Prostitution et Révolution. Les femmes publiques dans la cité républicaine (1789-1804)

Clyde Plumauzille

La Révolution signe l’acte de naissance de la « tolérance » de la prostitution dans la capitale. Encore faut-il s’entendre sur cette notion de « tolérance » : il ne s’agit nullement de reconnaître, mais de contrôler un groupe de femmes infâmes pour l’intégrer, sous tutelle policière, aux marges de la communauté civique régénérée.

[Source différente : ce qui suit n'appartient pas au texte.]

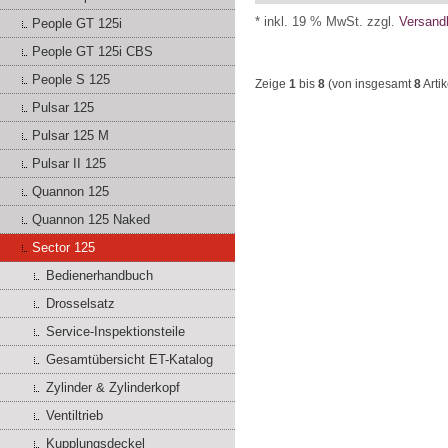
* inkl. 19 % MwSt. zzgl.
Versand
People GT 125i
People GT 125i CBS
People S 125
Zeige
1
bis
8
(von insgesamt
8
Artik
Pulsar 125
Pulsar 125 M
Pulsar II 125
Quannon 125
Quannon 125 Naked
Sector 125
Bedienerhandbuch
Drosselsatz
Service-Inspektionsteile
Gesamtübersicht ET-Katalog
Zylinder & Zylinderkopf
Ventiltrieb
Kupplungsdeckel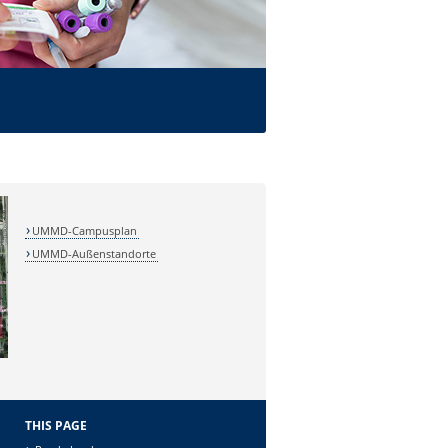
UMMD-Campusplan
UMMD-Außenstandorte
THIS PAGE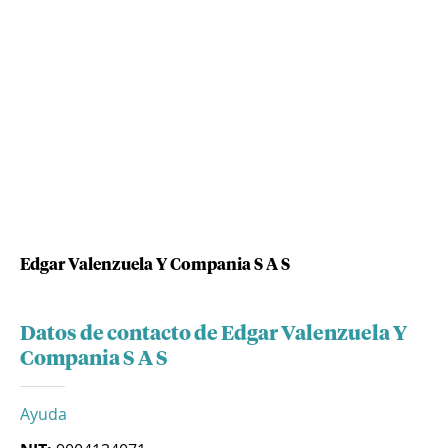
Edgar Valenzuela Y Compania S A S
Datos de contacto de Edgar Valenzuela Y
Compania S A S
Ayuda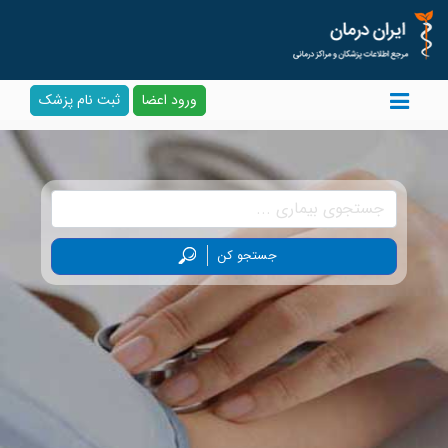
ورود اعضا
ثبت نام پزشک
جستجو کن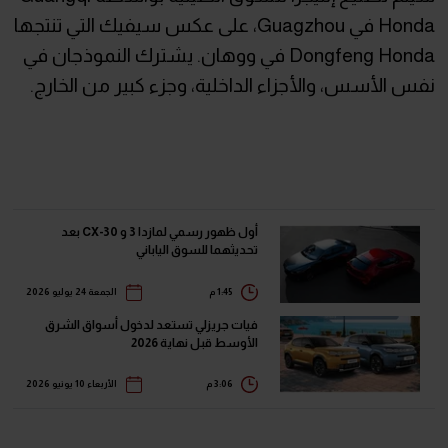
Honda في Guagzhou، على عكس سيفيك التي تنتجها
Dongfeng Honda في ووهان. يشترك النموذجان في
نفس الأسس، والأجزاء الداخلية، وجزء كبير من الخارج.
أول ظهور رسمي لمازدا 3 و CX-30 بعد
تحديثهما للسوق الياباني
1:45 م
الجمعة 24 يوليو 2026
فيات جريزلي تستعد لدخول أسواق الشرق
الأوسط قبل نهاية 2026
3:06 م
الأربعاء 10 يونيو 2026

En ce sens, l’étude du phénomène prostitutionnel permet de revisiter la question du droit de cité des femmes sous la Révolution française. Il ne s’agit pas d’interroger la capacité politique des femmes en Révolution, mais bien plutôt de questionner leur droit à la cité à travers leurs modes d’existence et d’expérience dans le paysage urbain parisien. Les logiques d’exclusion qui viennent déterminer sur le terrain la « condition prostituée » reposent sur un ensemble de situations de « moindre droit » : moindre droit à la protection des autorités, à la présomption d’innocence, à la libre circulation dans l’espace public, à une inculpation en règle et circonstanciée. Elles révèlent la face cachée de la citoyenneté et les rapports de domination de genre, de classe et de sexualité qui organisent la redéfinition d’un ordre public républicain.

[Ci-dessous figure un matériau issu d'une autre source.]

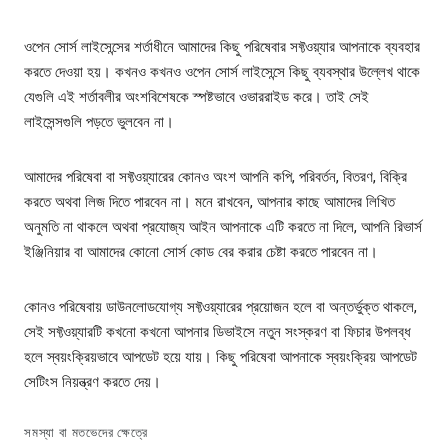
ওপেন সোর্স লাইসেন্সের শর্তাধীনে আমাদের কিছু পরিষেবার সফ্টওয়্যার আপনাকে ব্যবহার
করতে দেওয়া হয়। কখনও কখনও ওপেন সোর্স লাইসেন্সে কিছু ব্যবস্থার উল্লেখ থাকে
যেগুলি এই শর্তাবলীর অংশবিশেষকে স্পষ্টভাবে ওভাররাইড করে। তাই সেই
লাইসেন্সগুলি পড়তে ভুলবেন না।
আমাদের পরিষেবা বা সফ্টওয়্যারের কোনও অংশ আপনি কপি, পরিবর্তন, বিতরণ, বিক্রি
করতে অথবা লিজ দিতে পারবেন না। মনে রাখবেন, আপনার কাছে আমাদের লিখিত
অনুমতি না থাকলে অথবা প্রযোজ্য আইন আপনাকে এটি করতে না দিলে, আপনি রিভার্স
ইঞ্জিনিয়ার বা আমাদের কোনো সোর্স কোড বের করার চেষ্টা করতে পারবেন না।
কোনও পরিষেবায় ডাউনলোডযোগ্য সফ্টওয়্যারের প্রয়োজন হলে বা অন্তর্ভুক্ত থাকলে,
সেই সফ্টওয়্যারটি কখনো কখনো আপনার ডিভাইসে নতুন সংস্করণ বা ফিচার উপলব্ধ
হলে স্বয়ংক্রিয়ভাবে আপডেট হয়ে যায়। কিছু পরিষেবা আপনাকে স্বয়ংক্রিয় আপডেট
সেটিংস নিয়ন্ত্রণ করতে দেয়।
সমস্যা বা মতভেদের ক্ষেত্রে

À l’épreuve d’une étude empirique, la prostitution révolutionnaire n’est plus tant cette formidable débauche que le XIXe siècle s’est efforcé de construire, que le reflet d’une vulnérabilité sociale féminine et juvénile, irrégulière et extravertie, qui « colle » au pavé de la rue parisienne et se trouve en décalage avec l’idéal « conjugaliste » républicain ».